Voracious readers, don’t you love seeing a list of Must Reads from someone you trust, who has interests similar to yours? Whenever I see such a list I get all excited, login to and buy most of them. I’m a big amazon fan and find the ratings and reviews very useful, but there is no substitute for that recommendation from someone you admire.

Note that people you respect and admire is not necessarily the same as the list of your friends, or is even a logical community or group on facebook or linkedin. It often isn’t someone you know personally.

Recommendations often come from blog posts, but they are scatter-shot. One of my favorite bloggers is Brad Feld a VC at the Foundry Group. He posted a list of his favorite books about a month ago, and I gobbled them up. He (fortunately) has a Books link on his website.

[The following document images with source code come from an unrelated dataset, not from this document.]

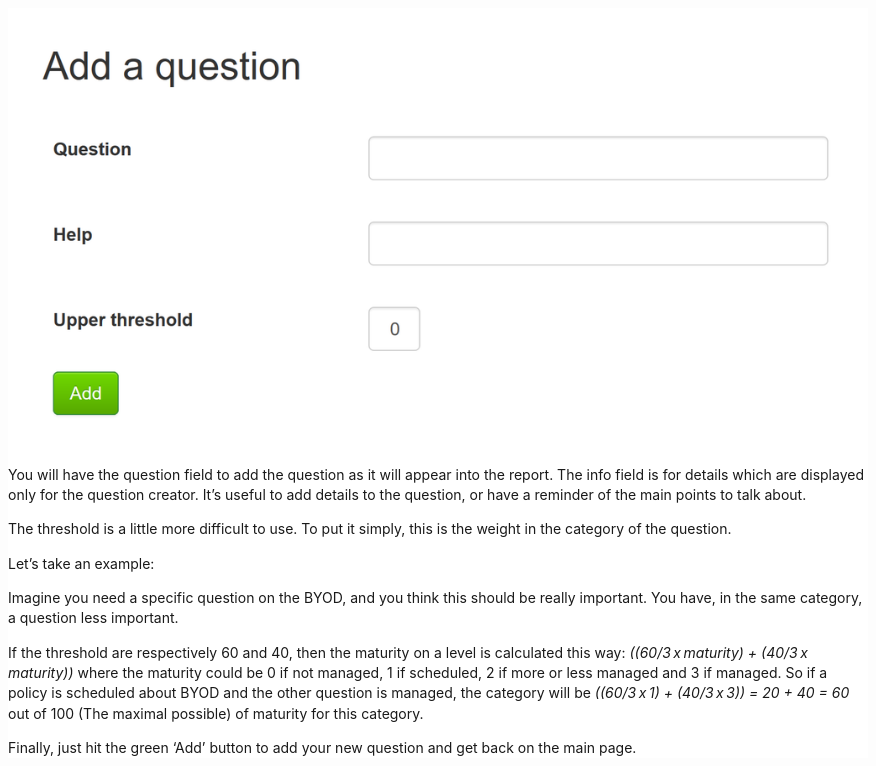 ![Add Question](img/UG_Diagnostic_009.PNG)

You will have the question field to add the question as it will appear
into the report. The info field is for details which are displayed only
for the question creator. It’s useful to add details to the question, or
have a reminder of the main points to talk about.

The threshold is a little more difficult to use. To put it simply, this
is the weight in the category of the question.

Let’s take an example:

Imagine you need a specific question on the BYOD, and you think this
should be really important. You have, in the same category, a question
less important.

If the threshold are respectively 60 and 40, then the maturity on a
level is calculated this way: *((60/3 x maturity) + (40/3 x maturity))*
where the maturity could be 0 if not managed, 1 if scheduled, 2 if more
or less managed and 3 if managed. So if a policy is scheduled about BYOD
and the other question is managed, the category will be *((60/3 x 1) +
(40/3 x 3)) = 20 + 40 = 60* out of 100 (The maximal possible) of
maturity for this category.

Finally, just hit the green ‘Add’ button to add your new question and
get back on the main page.
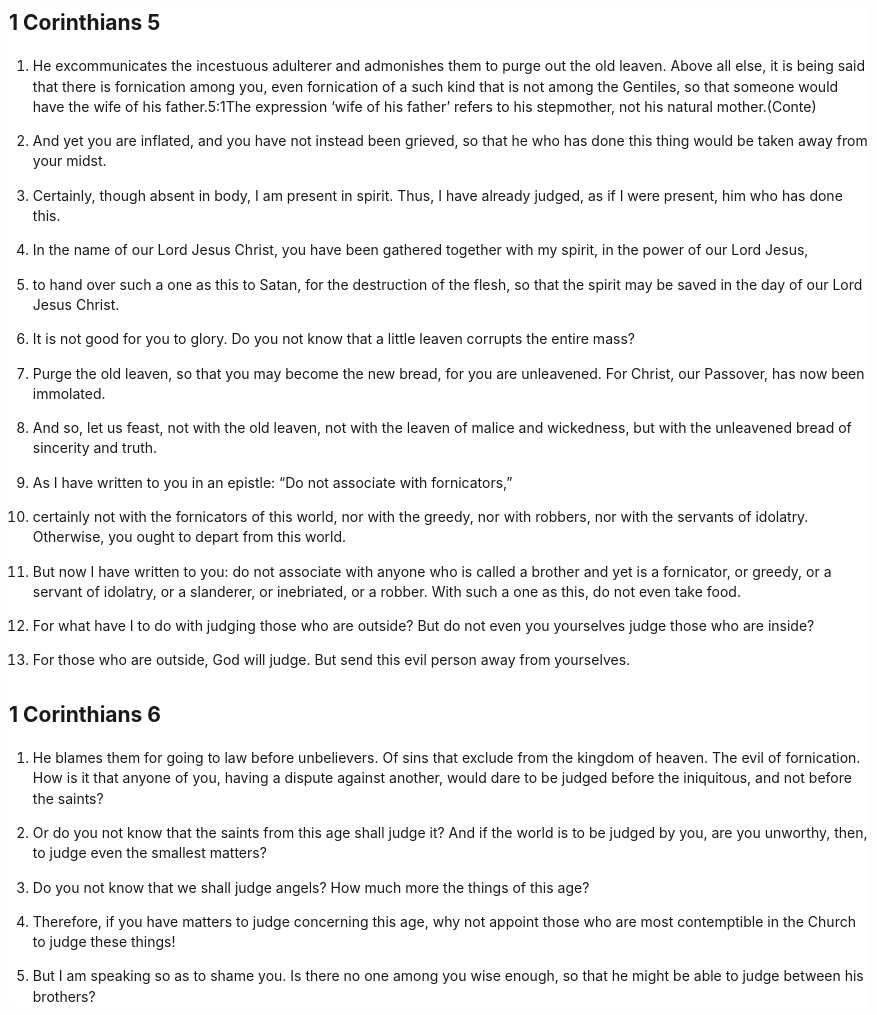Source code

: ## 1 Corinthians 5

1. He excommunicates the incestuous adulterer and admonishes them to purge out the old leaven.  Above all else, it is being said that there is fornication among you, even fornication of a such kind that is not among the Gentiles, so that someone would have the wife of his father.5:1The expression ‘wife of his father’ refers to his stepmother, not his natural mother.(Conte)

2. And yet you are inflated, and you have not instead been grieved, so that he who has done this thing would be taken away from your midst.

3. Certainly, though absent in body, I am present in spirit. Thus, I have already judged, as if I were present, him who has done this.

4. In the name of our Lord Jesus Christ, you have been gathered together with my spirit, in the power of our Lord Jesus,

5. to hand over such a one as this to Satan, for the destruction of the flesh, so that the spirit may be saved in the day of our Lord Jesus Christ. 

6. It is not good for you to glory. Do you not know that a little leaven corrupts the entire mass?

7. Purge the old leaven, so that you may become the new bread, for you are unleavened. For Christ, our Passover, has now been immolated.

8. And so, let us feast, not with the old leaven, not with the leaven of malice and wickedness, but with the unleavened bread of sincerity and truth.

9. As I have written to you in an epistle: “Do not associate with fornicators,”

10. certainly not with the fornicators of this world, nor with the greedy, nor with robbers, nor with the servants of idolatry. Otherwise, you ought to depart from this world.

11. But now I have written to you: do not associate with anyone who is called a brother and yet is a fornicator, or greedy, or a servant of idolatry, or a slanderer, or inebriated, or a robber. With such a one as this, do not even take food.

12. For what have I to do with judging those who are outside? But do not even you yourselves judge those who are inside?

13. For those who are outside, God will judge. But send this evil person away from yourselves.  

## 1 Corinthians 6

1. He blames them for going to law before unbelievers. Of sins that exclude from the kingdom of heaven. The evil of fornication.  How is it that anyone of you, having a dispute against another, would dare to be judged before the iniquitous, and not before the saints?

2. Or do you not know that the saints from this age shall judge it? And if the world is to be judged by you, are you unworthy, then, to judge even the smallest matters?

3. Do you not know that we shall judge angels? How much more the things of this age?

4. Therefore, if you have matters to judge concerning this age, why not appoint those who are most contemptible in the Church to judge these things!

5. But I am speaking so as to shame you. Is there no one among you wise enough, so that he might be able to judge between his brothers?
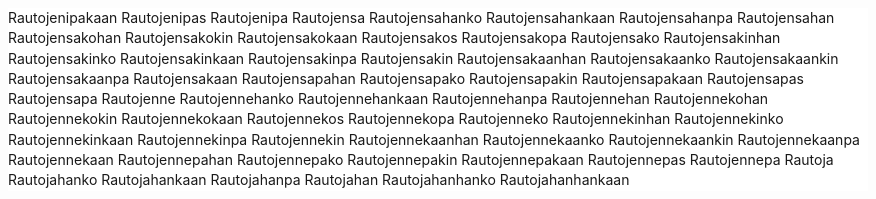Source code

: Rautojenipakaan
Rautojenipas
Rautojenipa
Rautojensa
Rautojensahanko
Rautojensahankaan
Rautojensahanpa
Rautojensahan
Rautojensakohan
Rautojensakokin
Rautojensakokaan
Rautojensakos
Rautojensakopa
Rautojensako
Rautojensakinhan
Rautojensakinko
Rautojensakinkaan
Rautojensakinpa
Rautojensakin
Rautojensakaanhan
Rautojensakaanko
Rautojensakaankin
Rautojensakaanpa
Rautojensakaan
Rautojensapahan
Rautojensapako
Rautojensapakin
Rautojensapakaan
Rautojensapas
Rautojensapa
Rautojenne
Rautojennehanko
Rautojennehankaan
Rautojennehanpa
Rautojennehan
Rautojennekohan
Rautojennekokin
Rautojennekokaan
Rautojennekos
Rautojennekopa
Rautojenneko
Rautojennekinhan
Rautojennekinko
Rautojennekinkaan
Rautojennekinpa
Rautojennekin
Rautojennekaanhan
Rautojennekaanko
Rautojennekaankin
Rautojennekaanpa
Rautojennekaan
Rautojennepahan
Rautojennepako
Rautojennepakin
Rautojennepakaan
Rautojennepas
Rautojennepa
Rautoja
Rautojahanko
Rautojahankaan
Rautojahanpa
Rautojahan
Rautojahanhanko
Rautojahanhankaan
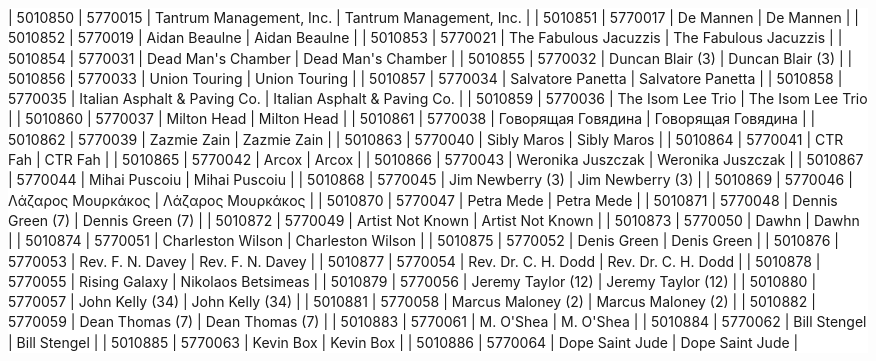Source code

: | 5010850 | 5770015 | Tantrum Management, Inc. | Tantrum Management, Inc. |
| 5010851 | 5770017 | De Mannen | De Mannen |
| 5010852 | 5770019 | Aidan Beaulne | Aidan Beaulne |
| 5010853 | 5770021 | The Fabulous Jacuzzis | The Fabulous Jacuzzis |
| 5010854 | 5770031 | Dead Man's Chamber | Dead Man's Chamber |
| 5010855 | 5770032 | Duncan Blair (3) | Duncan Blair (3) |
| 5010856 | 5770033 | Union Touring | Union Touring |
| 5010857 | 5770034 | Salvatore Panetta | Salvatore Panetta |
| 5010858 | 5770035 | Italian Asphalt & Paving Co. | Italian Asphalt & Paving Co. |
| 5010859 | 5770036 | The Isom Lee Trio | The Isom Lee Trio |
| 5010860 | 5770037 | Milton Head | Milton Head |
| 5010861 | 5770038 | Говорящая Говядина | Говорящая Говядина |
| 5010862 | 5770039 | Zazmie Zain | Zazmie Zain |
| 5010863 | 5770040 | Sibly Maros | Sibly Maros |
| 5010864 | 5770041 | CTR Fah | CTR Fah |
| 5010865 | 5770042 | Arcox | Arcox |
| 5010866 | 5770043 | Weronika Juszczak | Weronika Juszczak |
| 5010867 | 5770044 | Mihai Puscoiu | Mihai Puscoiu |
| 5010868 | 5770045 | Jim Newberry (3) | Jim Newberry (3) |
| 5010869 | 5770046 | Λάζαρος Μουρκάκος | Λάζαρος Μουρκάκος |
| 5010870 | 5770047 | Petra Mede | Petra Mede |
| 5010871 | 5770048 | Dennis Green (7) | Dennis Green (7) |
| 5010872 | 5770049 | Artist Not Known | Artist Not Known |
| 5010873 | 5770050 | Dawhn | Dawhn |
| 5010874 | 5770051 | Charleston Wilson | Charleston Wilson |
| 5010875 | 5770052 | Denis Green | Denis Green |
| 5010876 | 5770053 | Rev. F. N. Davey | Rev. F. N. Davey |
| 5010877 | 5770054 | Rev. Dr. C. H. Dodd | Rev. Dr. C. H. Dodd |
| 5010878 | 5770055 | Rising Galaxy | Nikolaos Betsimeas |
| 5010879 | 5770056 | Jeremy Taylor (12) | Jeremy Taylor (12) |
| 5010880 | 5770057 | John Kelly (34) | John Kelly (34) |
| 5010881 | 5770058 | Marcus Maloney (2) | Marcus Maloney (2) |
| 5010882 | 5770059 | Dean Thomas (7) | Dean Thomas (7) |
| 5010883 | 5770061 | M. O'Shea | M. O'Shea |
| 5010884 | 5770062 | Bill Stengel | Bill Stengel |
| 5010885 | 5770063 | Kevin Box | Kevin Box |
| 5010886 | 5770064 | Dope Saint Jude | Dope Saint Jude |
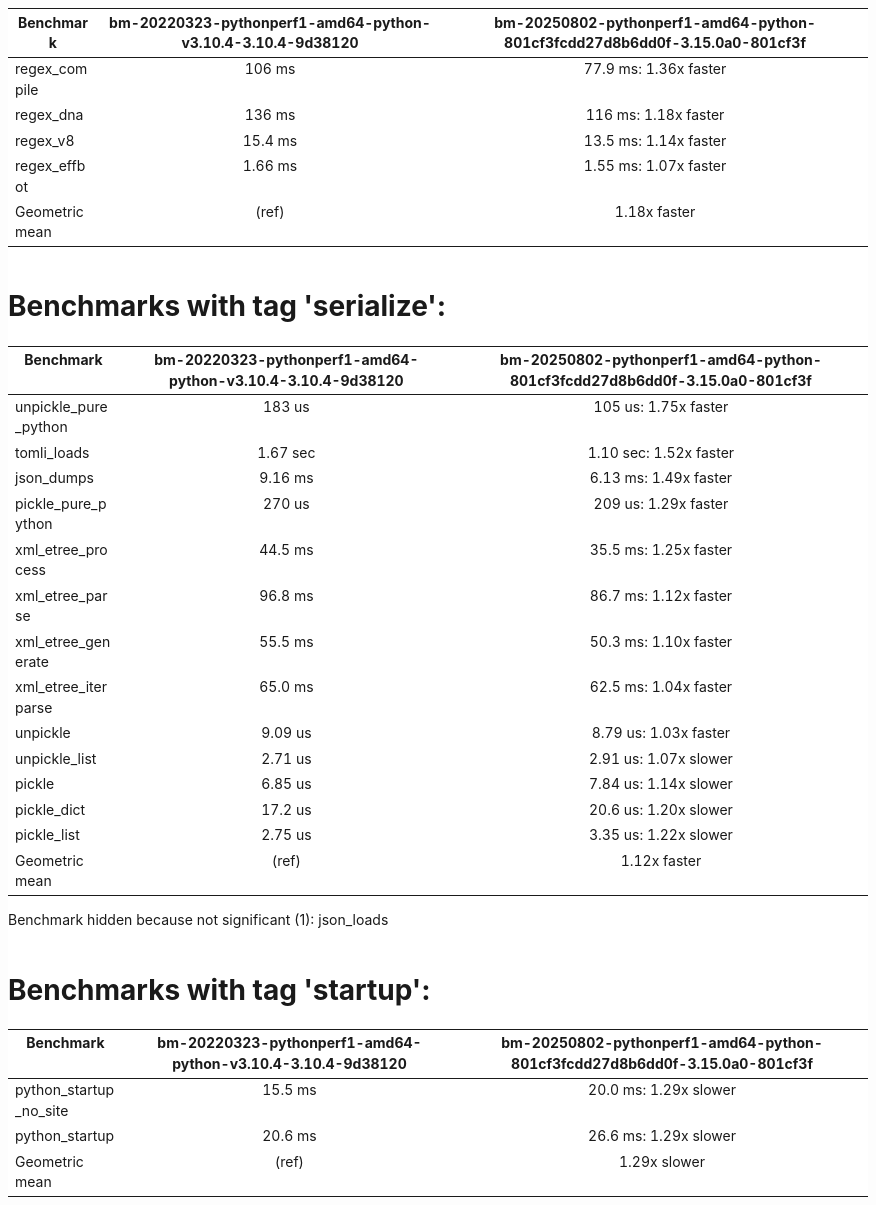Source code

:| Benchmark      | bm-20220323-pythonperf1-amd64-python-v3.10.4-3.10.4-9d38120 | bm-20250802-pythonperf1-amd64-python-801cf3fcdd27d8b6dd0f-3.15.0a0-801cf3f |
|----------------|:-----------------------------------------------------------:|:--------------------------------------------------------------------------:|
| regex_compile  | 106 ms                                                      | 77.9 ms: 1.36x faster                                                      |
| regex_dna      | 136 ms                                                      | 116 ms: 1.18x faster                                                       |
| regex_v8       | 15.4 ms                                                     | 13.5 ms: 1.14x faster                                                      |
| regex_effbot   | 1.66 ms                                                     | 1.55 ms: 1.07x faster                                                      |
| Geometric mean | (ref)                                                       | 1.18x faster                                                               |

Benchmarks with tag 'serialize':
================================

| Benchmark            | bm-20220323-pythonperf1-amd64-python-v3.10.4-3.10.4-9d38120 | bm-20250802-pythonperf1-amd64-python-801cf3fcdd27d8b6dd0f-3.15.0a0-801cf3f |
|----------------------|:-----------------------------------------------------------:|:--------------------------------------------------------------------------:|
| unpickle_pure_python | 183 us                                                      | 105 us: 1.75x faster                                                       |
| tomli_loads          | 1.67 sec                                                    | 1.10 sec: 1.52x faster                                                     |
| json_dumps           | 9.16 ms                                                     | 6.13 ms: 1.49x faster                                                      |
| pickle_pure_python   | 270 us                                                      | 209 us: 1.29x faster                                                       |
| xml_etree_process    | 44.5 ms                                                     | 35.5 ms: 1.25x faster                                                      |
| xml_etree_parse      | 96.8 ms                                                     | 86.7 ms: 1.12x faster                                                      |
| xml_etree_generate   | 55.5 ms                                                     | 50.3 ms: 1.10x faster                                                      |
| xml_etree_iterparse  | 65.0 ms                                                     | 62.5 ms: 1.04x faster                                                      |
| unpickle             | 9.09 us                                                     | 8.79 us: 1.03x faster                                                      |
| unpickle_list        | 2.71 us                                                     | 2.91 us: 1.07x slower                                                      |
| pickle               | 6.85 us                                                     | 7.84 us: 1.14x slower                                                      |
| pickle_dict          | 17.2 us                                                     | 20.6 us: 1.20x slower                                                      |
| pickle_list          | 2.75 us                                                     | 3.35 us: 1.22x slower                                                      |
| Geometric mean       | (ref)                                                       | 1.12x faster                                                               |

Benchmark hidden because not significant (1): json_loads

Benchmarks with tag 'startup':
==============================

| Benchmark              | bm-20220323-pythonperf1-amd64-python-v3.10.4-3.10.4-9d38120 | bm-20250802-pythonperf1-amd64-python-801cf3fcdd27d8b6dd0f-3.15.0a0-801cf3f |
|------------------------|:-----------------------------------------------------------:|:--------------------------------------------------------------------------:|
| python_startup_no_site | 15.5 ms                                                     | 20.0 ms: 1.29x slower                                                      |
| python_startup         | 20.6 ms                                                     | 26.6 ms: 1.29x slower                                                      |
| Geometric mean         | (ref)                                                       | 1.29x slower                                                               |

So this is the OneStop Secret Sauce blog, mostly about Building Web Community (@Sun). How do reading recommendations fit in?

Isn’t this a natural for some sort of community? It’s not a community as per facebook or linkedin, but there should be some way to consolidate reading recommendations. Therefore, we’ve established a community on SunSpace called “READ”, and we’ve seeded it with the reading lists from a bunch of notables.

For this community we hope to leverage the organization, in particular roles and job titles. The assumption is that many people will care about the books a Principal Engineer is reading, at least the technical ones. I’m interested in the business books that the execs are reading. To take this a step farther, I also care about the news sources (blogs, etc.) that the people I respect consume.

It’s important to include meta information about the books, particularly date and a short description. Categorization (and soon tags) will help a lot.

The tables below are on the Mike Briggs page of the READ community, categorized into Daily News, Business Related, and Fiction or Just Good Reads,  Sorry, the community is only available on the Sun internal network. Maybe Brad will do one for his large external audience. :)

Daily News

Name Description
TechCrunch Ode to Mike Arrington. The emphasis is “obsessively profiling and reviewing new Internet products and companies”
Business Insider started as the Silicon Alley Insider. Run by Henry Blodget, the former equity research analyst, now barred from the securities industry. This one is my favorite and the one I read first.
TechMeme includes current popular stories (particularly blog postings) on technology. Story selection is accomplished via computer algorithm extended with direct human editorial input.
GigaOm launched by Om Malik in 2006. Known for providing in-depth analysis of developing news stories

Business Related

Title Author Published Description
Googled: The End of the World as We Know It Ken Auletta Oct 2009 The best google book I’ve read by far. Thoughtful and content full
A Colossal Failure of Common Sense: The Inside Story of the Collapse of Lehman Brothers Lawrence McDonald July 2009 Learn a lot about Wall Street from a real trader. Very well written.
The Accidental Billionaires: The Founding of Facebook. A Tale of Sex, Money, Genius, and Betrayal Ben Mizrich July 2009 Very simplistic. A fast read. Not Mezrich’s best effort.
Behind the Cloud: Untold Story of Marc Benioff Oct 2009 Awesome. Contains a catalog of how to leverage community and collaboration.

Fiction or Just Good Reads

Title Author Published Descriiption
South of Broad Pat Conroy August 2009 Every bit as good as Conroy favorites such as Prince of Tides, Lords of Discipline, and The Great Santini
The Guinea Pig Diaries A.J Jacobs Sep 2009 Jacob’s book Living Biblically is also a fun read.